Zoom E2EE

Table of Contents

End-to-end encryption (E2EE) means that data is encrypted between the different endpoints. No intermediary party can decrypt it and thus, private communication is achieved.

After a long long list of security failures, bad programming, poor design choices. Zoom made lots of efforts to fix several serious issues and recently brought finally the E2EE feature.

General meeting uses a meeting key to protect communication transit with aes-256-gcm. The key is distributed, by Zoom servers, to each joining participiant. It uses a KDF (HMAC) including cleartext stream id.

MMR, multimedia routers, relay and multiplex streams without any packet decryption. These are part of Zoom cloud infrastructure. However, any feature that does not natively permit the Zoom protocol, use a Zoom connector, to proxy the streams. These proxy act as an endpoint and decrypt/encrypt all their communication with the endpoint application, such as SIP, PSTN, H323.

Recent development provides (from zoom communication) E2EE with zoom native clients. There are mandatory disabled features to be able to use such security level:

  • Join before host
  • Cloud recording
  • Live streaming
  • Live transcription
  • Breakout Rooms
  • Polling

Free user accounts can use this security feature. They are required to have a valid billing option associated. Phone verification is mandatory.
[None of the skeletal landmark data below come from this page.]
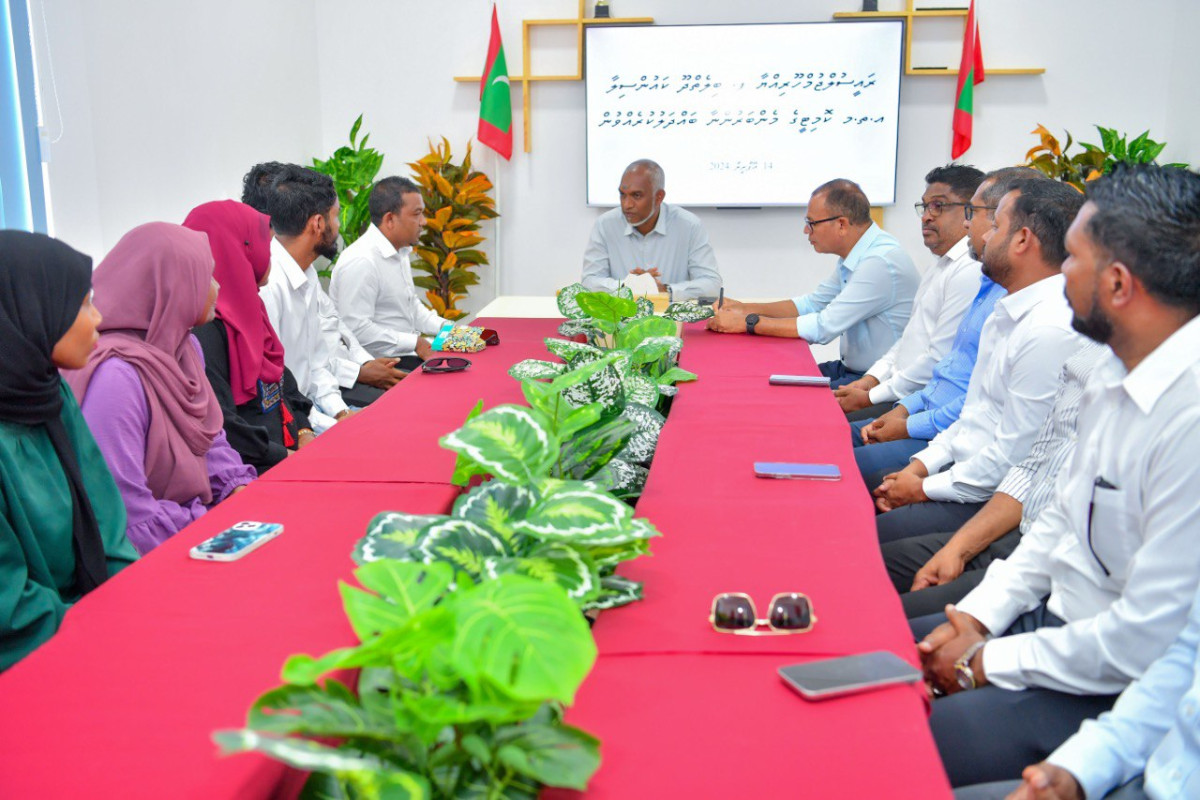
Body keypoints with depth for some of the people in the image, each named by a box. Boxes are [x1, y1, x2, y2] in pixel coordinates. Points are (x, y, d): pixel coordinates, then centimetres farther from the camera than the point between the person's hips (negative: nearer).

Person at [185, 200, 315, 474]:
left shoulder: (245, 309, 15)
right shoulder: (203, 330, -17)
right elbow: (219, 427, -22)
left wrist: (304, 435, 4)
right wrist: (288, 459, -16)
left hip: (287, 453, 9)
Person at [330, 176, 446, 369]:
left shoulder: (400, 251, 15)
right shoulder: (361, 262, -18)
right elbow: (356, 328, -23)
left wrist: (445, 327, 8)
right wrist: (415, 343, -21)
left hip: (405, 353, 10)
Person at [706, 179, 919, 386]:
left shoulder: (882, 261, -23)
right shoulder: (853, 256, 7)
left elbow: (824, 328, -23)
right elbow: (812, 304, 18)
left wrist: (748, 322, -17)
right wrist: (744, 308, 7)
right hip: (850, 368, 9)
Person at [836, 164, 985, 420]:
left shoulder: (970, 272, -18)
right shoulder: (943, 264, 19)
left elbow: (939, 361, -21)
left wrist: (870, 397, -14)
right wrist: (870, 380, 8)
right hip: (901, 388, 10)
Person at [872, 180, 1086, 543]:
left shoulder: (1052, 330, -23)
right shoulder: (1010, 314, 12)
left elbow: (1011, 458, -22)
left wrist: (924, 488, -11)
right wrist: (921, 466, 7)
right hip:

The E2EE feature is defined as an option in the account settings and group management (Settings->Meeting->Security). Participants will have to verify a security code to ensure they match the expected one.

Better identity management and E2EE SSO integration are part of Phase 2, which is tentatively roadmapped for 2021. Thanks to the support of solid cryptographers, Zoom security features are improving over time.

Zoom’s E2EE meetings support a maximum of 200 participants.

Zoom finally provides a correct level of security. However, don’t forget that they first started to lie about their security. And they really changed because of public pressure, not because of proactive security. Anyway, in the end, it worked and results are there. However, as we don’t have access to the source code, many aspects rely on what can be communicated. Hopefully further independant audits will continue and let users have a more appropriate trust with Zoom.

Please, refer to the EFF guide for good security practice with Zoom application usage.

The Paderborn university provides good instructions on when and how to use Zoom. As they advise, self-hosting a Jitsi instance, provides much better control and confidentiality. Jitsi is free/libre software and does not require at all a user account registration. BTW, Jitsi has an ongoing work on E2EE and it currently works, but not tagged yet production ready.